Tuesday, August 10, 2010

The Gulf after the leak...

The Gulf of Mexico has taken its share of pollution over the years, and perhaps the worst of it is the most recent oil leak...spill...I don't know what to call it... Gusher!

Now that it is stopped we need to take a deep breath and figure out what needs to be done in the future to prevent this type of catastrophe.

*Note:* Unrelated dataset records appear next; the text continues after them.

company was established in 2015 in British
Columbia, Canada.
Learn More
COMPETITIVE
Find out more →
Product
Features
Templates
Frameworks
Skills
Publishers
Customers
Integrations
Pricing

And we need to look well past the leak...we need to look at drilling design requirements, containment measures, recovery tools, new methods for less environmentally destructive disbursement... hell, we need to look at everything involved with recovering from this type of disaster because it has happened before (bet you didn't know that) and it will undoubtedly happen again.

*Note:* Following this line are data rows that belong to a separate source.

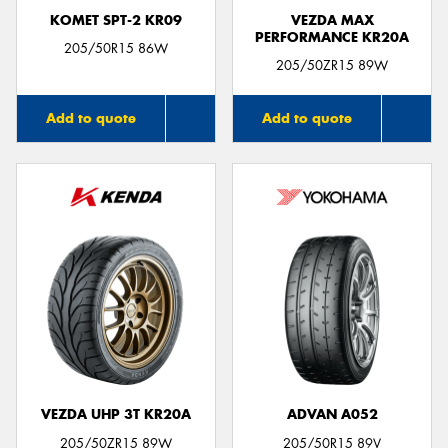
KOMET SPT-2 KR09
VEZDA MAX
PERFORMANCE KR20A
205/50R15 86W
205/50ZR15 89W
Add to quote
Add to quote
VEZDA UHP 3T KR20A
ADVAN A052
205/50ZR15 89W
205/50R15 89V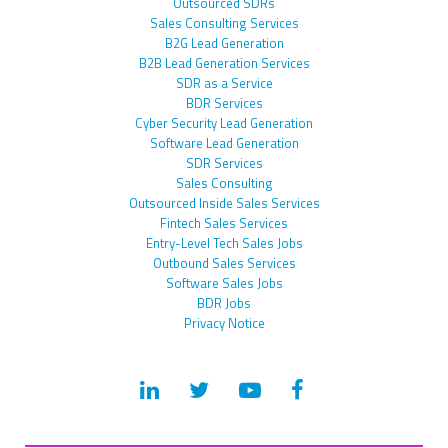
Outsourced SDRs
Sales Consulting Services
B2G Lead Generation
B2B Lead Generation Services
SDR as a Service
BDR Services
Cyber Security Lead Generation
Software Lead Generation
SDR Services
Sales Consulting
Outsourced Inside Sales Services
Fintech Sales Services
Entry-Level Tech Sales Jobs
Outbound Sales Services
Software Sales Jobs
BDR Jobs
Privacy Notice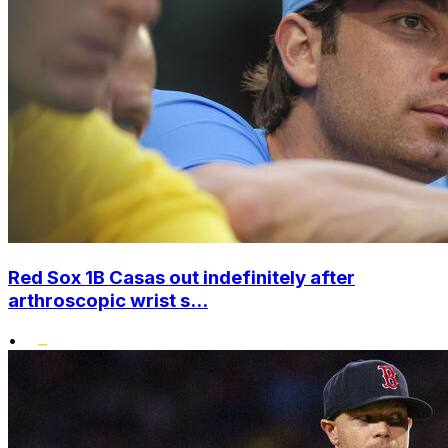
Red Sox 1B Casas out indefinitely after
arthroscopic wrist s...
•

The BP Gulf Oil Spill, as it turns out was so large it was visible from Space as it was a spill the size of Rhode Island, photographed by NASA satellites...it really is an issue we will have to address for decades to come.

So...haven't we learned from the past?

1911: Lakeview Gusher
Drilling at Lakeview Number One well was started by the Lakeview Oil Company on January 1, 1909. As the drilling continued and only natural gas was found, the Lakeview company partnered with Union Oil Company which wanted to build storage tanks on Lakeview property.[2]
While modern well-drilling techniques have advanced safety features such as blowout preventers that reduce the chances of a gusher, early twentieth-century drilling technology could not contain the high pressures encountered at Lakeview. The gusher began on March 14, 1910, as the drill bit reached 2,440 ft (740 m).[3]
The well casing is a steel pipe-liner that contains oil as it is pumped from the depths. During drilling, the casing also guides the drill bit and drive shaft in a roughly straight line. Pressure blew at least part of the casing out, along with an estimated 9 million barrels (1.4×106 m3) of oil, before the gusher was brought under control 18 months later in September 1911.[4]


1979: Ixtoc I was an exploratory oil well being drilled by the semi-submersible drilling rig Sedco 135-F in the Bay of Campeche of the Gulf of Mexico, about 100 km (62 mi) northwest of Ciudad del Carmen, Campeche in waters 50 m (160 ft) deep.[2] On 3 June 1979, the well suffered a blowout resulting in the fourth largest oil spill in history.Mexico's government-owned oil company Pemex (PetrĂ³leos Mexicanos) was drilling a 3 km (1.9 mi) deep oil well when the drilling rig Sedco 135F lost drilling mud circulation.

In modern rotary drilling, mud is circulated down the drill pipe and back up the well bore to the surface. The goal is to equalize the pressure through the shaft and to monitor the returning mud for gas. Without the counter-pressure provided by the circulating mud, the pressure in the formation allowed oil to fill the well column, blowing out the well. The oil caught fire, and Sedco 135F burned and collapsed into the sea.[2]
At the time of the accident Sedco 135F was drilling at a depth of about 3,600 metres (11,800 ft) below the seafloor.[5] The day before Ixtoc suffered the blowout and resulting fire that caused her to sink, the drill bit hit a region of soft strata. Subsequently, the circulation of drilling mud was lost resulting in a loss of hydrostatic pressure.[6] Rather than returning to the surface, the drilling mud was escaping into fractures that had formed in the rock at the bottom of the hole. Pemex officials decided to remove the bit, run the drill pipe back into the hole and pump materials down this open-ended drill pipe in an effort to seal off the fractures that were causing the loss of circulation.

These aren't the only spills...but they are examples of super spills...and they demonstrate that we should have learned, as with the Exxon Valdise and now the New Horizon... Oil may be valuable...but our earth is precious!

We need to solve these problems before they happen...not after they are in play.